I will continue to write about things of a culinary nature on my new food blog (www.wendihiebert.com). Here you will find more recipes, cooking tips and techniques, and news and my views on food. Really, just whatever inspires me. The site also lists workshop and seminar topics I’m available to speak on including chocolate talks and tastings, stories of klutzes in the kitchen, and how to write a family cookbook.
It’s been a privilege to write for The Record and to be read by its readers. Thank you to the many people at The Record who have had a hand in getting my column to print each week over the years. A special thank you to Susan Chilton, Mark Bryson, Lorraine Pause, Melinda Marks, Carol Jankowski, Kathy Storring, Rod Frketich, retired Photo Editor Brian Clark, Robert Wilson and the rest of the photography and graphics team, and any others who worked on the food page.
A special thank you also to my husband Murray who put up with having to try foods that were sometimes out of his comfort zone, but who has always been very supportive and encouraging.
As a final recipe, here’s a last sweet treat for 2007. No doubt the dieting will begin in earnest at the start of January, but in the meantime, make a batch of these Brownie Pops over the holidays, enjoy one and share the rest. This is a fun recipe to make with kids.
(Makes about 16 to 20 pops)
White vanilla baking chips can also be used. Try dipping each brownie in both chocolates, letting one chocolate dry before dipping again for a contrasting look.
Cooking spray or butter
1 box (450 g) brownie mix or your favourite brownie recipe
Water, oil and eggs called for on brownie mix box
16 to 20 popsicle or craft sticks
2 cups (500 mL) chocolate chips
2 to 3 teaspoons (10 to 15 mL) vegetable oil or shortening
Assorted sprinkles, coloured sugar, finely chopped nuts, shredded coconut
Line an 8 or 9-inch (20 or 23 cm) square pan with foil so foil extends beyond sides of the pan. Spray foil with cooking spray or grease with butter.
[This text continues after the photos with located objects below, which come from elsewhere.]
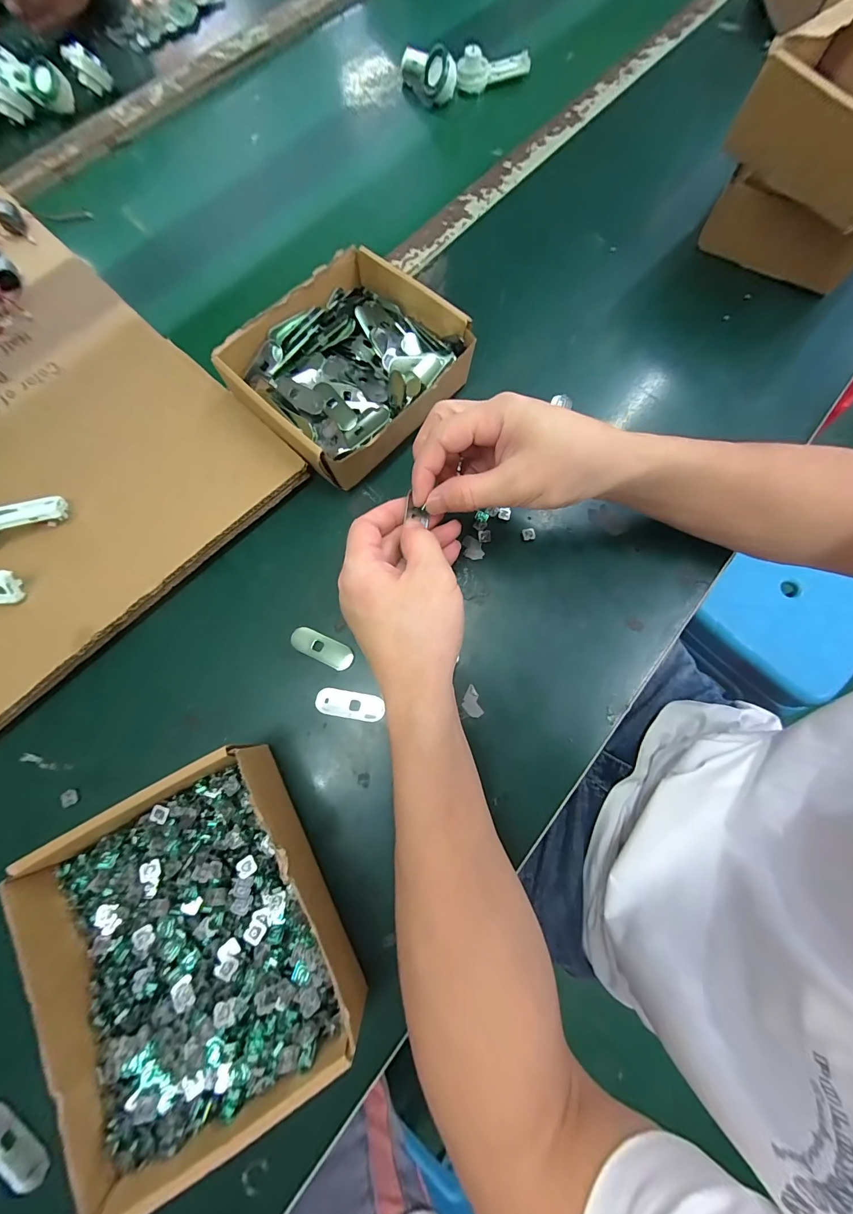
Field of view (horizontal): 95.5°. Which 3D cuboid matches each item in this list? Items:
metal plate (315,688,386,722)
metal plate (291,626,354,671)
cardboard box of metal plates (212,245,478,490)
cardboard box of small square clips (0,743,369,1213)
[{"bbox_3d":[-0.055,0.070,0.280,0.049,0.004,0.019,9,75,2],"label":"metal plate"},{"bbox_3d":[-0.078,0.030,0.289,0.049,0.004,0.020,24,76,6],"label":"metal plate"},{"bbox_3d":[-0.059,-0.196,0.327,0.153,0.052,0.169,42,78,10],"label":"cardboard box of metal plates"},{"bbox_3d":[-0.133,0.189,0.222,0.151,0.055,0.166,-28,76,-8],"label":"cardboard box of small square clips"}]

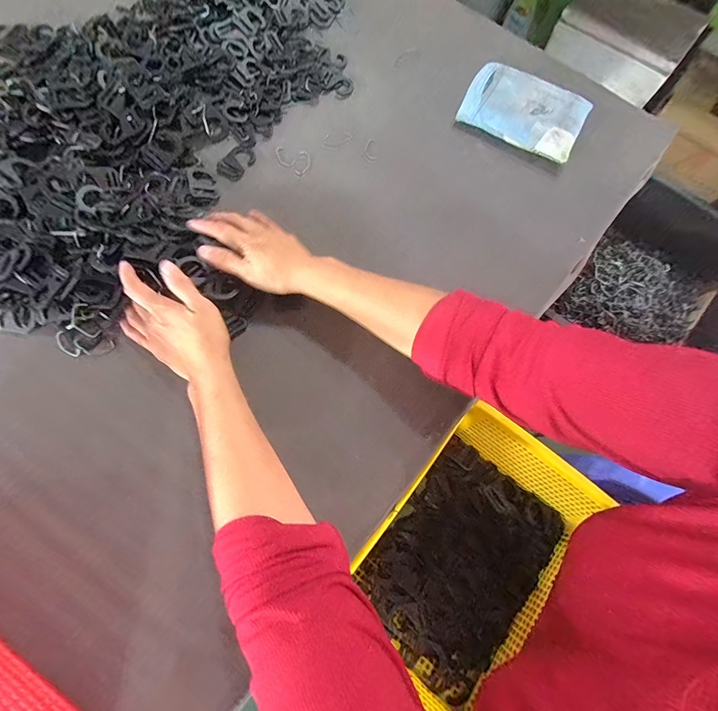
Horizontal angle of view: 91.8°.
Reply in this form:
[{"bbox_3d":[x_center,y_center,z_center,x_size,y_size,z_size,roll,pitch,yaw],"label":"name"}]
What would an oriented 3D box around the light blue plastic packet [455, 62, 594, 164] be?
[{"bbox_3d":[0.226,-0.339,0.474,0.156,0.025,0.094,28,74,6],"label":"light blue plastic packet"}]

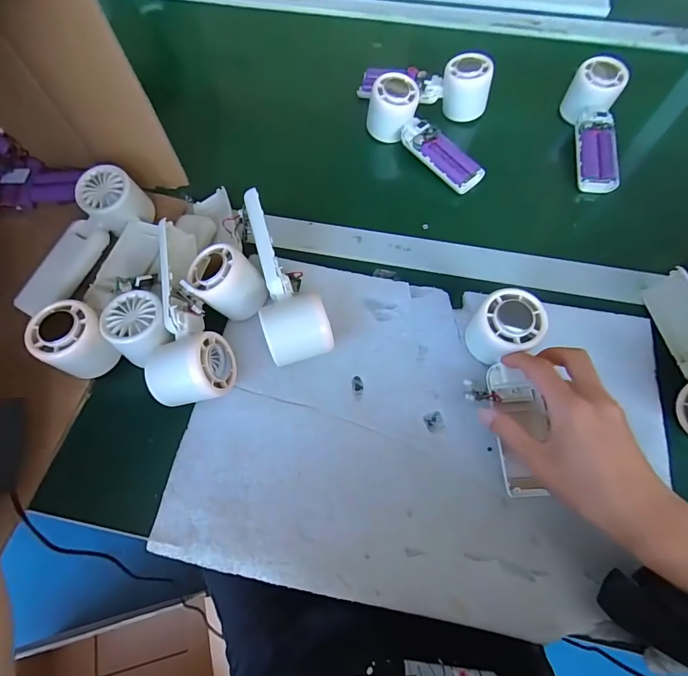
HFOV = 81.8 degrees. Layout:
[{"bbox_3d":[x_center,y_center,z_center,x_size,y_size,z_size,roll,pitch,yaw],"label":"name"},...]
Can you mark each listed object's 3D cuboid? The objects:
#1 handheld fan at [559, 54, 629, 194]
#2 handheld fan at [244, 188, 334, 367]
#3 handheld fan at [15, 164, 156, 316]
[{"bbox_3d":[0.303,-0.255,0.482,0.052,0.042,0.170,3,81,1],"label":"handheld fan"},{"bbox_3d":[-0.058,-0.053,0.371,0.060,0.065,0.163,-16,67,-7],"label":"handheld fan"},{"bbox_3d":[-0.264,-0.094,0.408,0.058,0.055,0.165,33,85,14],"label":"handheld fan"}]

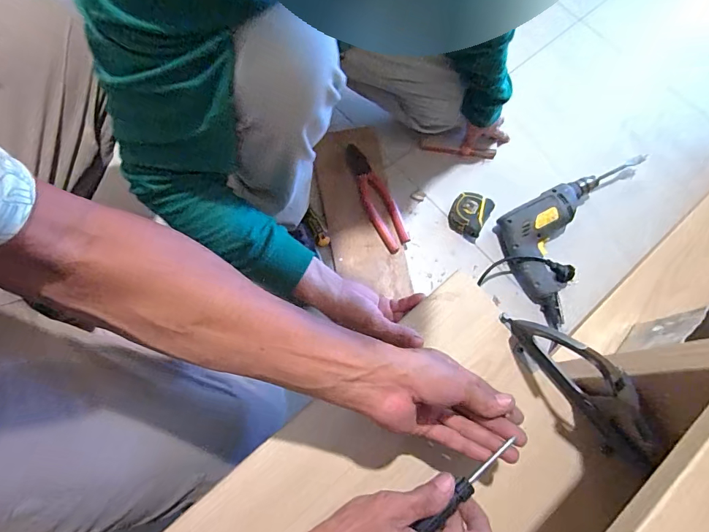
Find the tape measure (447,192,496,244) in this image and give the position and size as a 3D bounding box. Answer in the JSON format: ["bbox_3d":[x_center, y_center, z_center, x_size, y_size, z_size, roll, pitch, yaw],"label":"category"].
[{"bbox_3d":[0.216,-0.097,0.776,0.069,0.045,0.076,28,73,8],"label":"tape measure"}]

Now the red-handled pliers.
[{"bbox_3d":[0.038,-0.129,0.780,0.055,0.026,0.229,-24,74,-9],"label":"red-handled pliers"}]

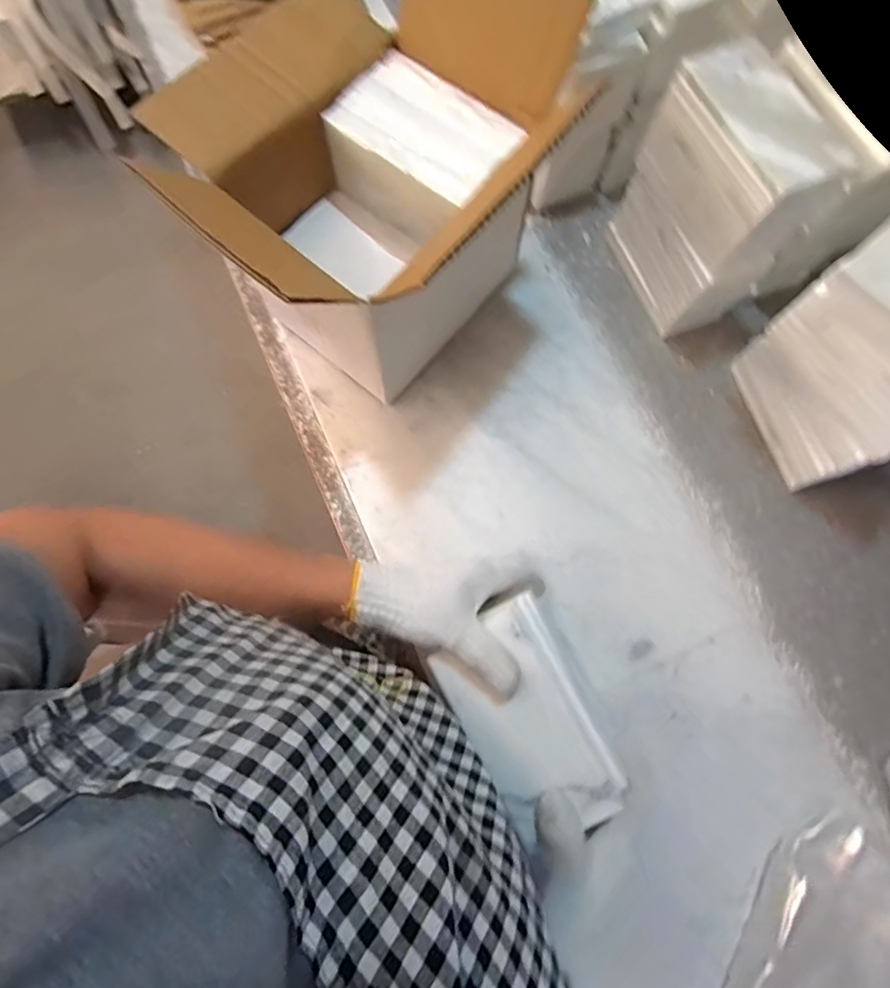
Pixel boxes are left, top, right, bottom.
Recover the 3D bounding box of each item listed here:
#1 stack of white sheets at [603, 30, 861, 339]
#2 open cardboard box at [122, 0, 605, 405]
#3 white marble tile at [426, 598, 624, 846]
[{"bbox_3d":[0.264,-0.289,0.530,0.113,0.196,0.162,-22,76,-6],"label":"stack of white sheets"},{"bbox_3d":[-0.067,-0.277,0.491,0.222,0.242,0.299,39,78,9],"label":"open cardboard box"},{"bbox_3d":[0.061,0.160,0.383,0.091,0.023,0.148,-29,77,-8],"label":"white marble tile"}]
Prepare brownie recipe and bake as directed. Let cool completely.
Place brownies in freezer for 30 minutes. Remove brownies from pan by lifting foil. Peel foil from sides of brownies. Cut brownies into pieces about 1-1/2 inches (4 cm) x 2 inches (5 cm). You may have to be creative with cutting to maximize the number of pieces you can get. The number of pieces will depend on the size of pan used and the how big you make the pieces.
Carefully insert a popsicle stick into the end of each brownie, peeling foil from bar. Place on a baking sheet; freeze for 30 minutes.
In a microwavable bowl, microwave chocolate chips and oil on High for about 1-1/2 minutes, stirring after 45 seconds. Stir to melt chocolate. If necessary, add additional time 10 seconds at a time.
Dip top third to half of each brownie into chocolate; sprinkle with decorations. Lay pops on foil or waxed paper to let chocolate dry.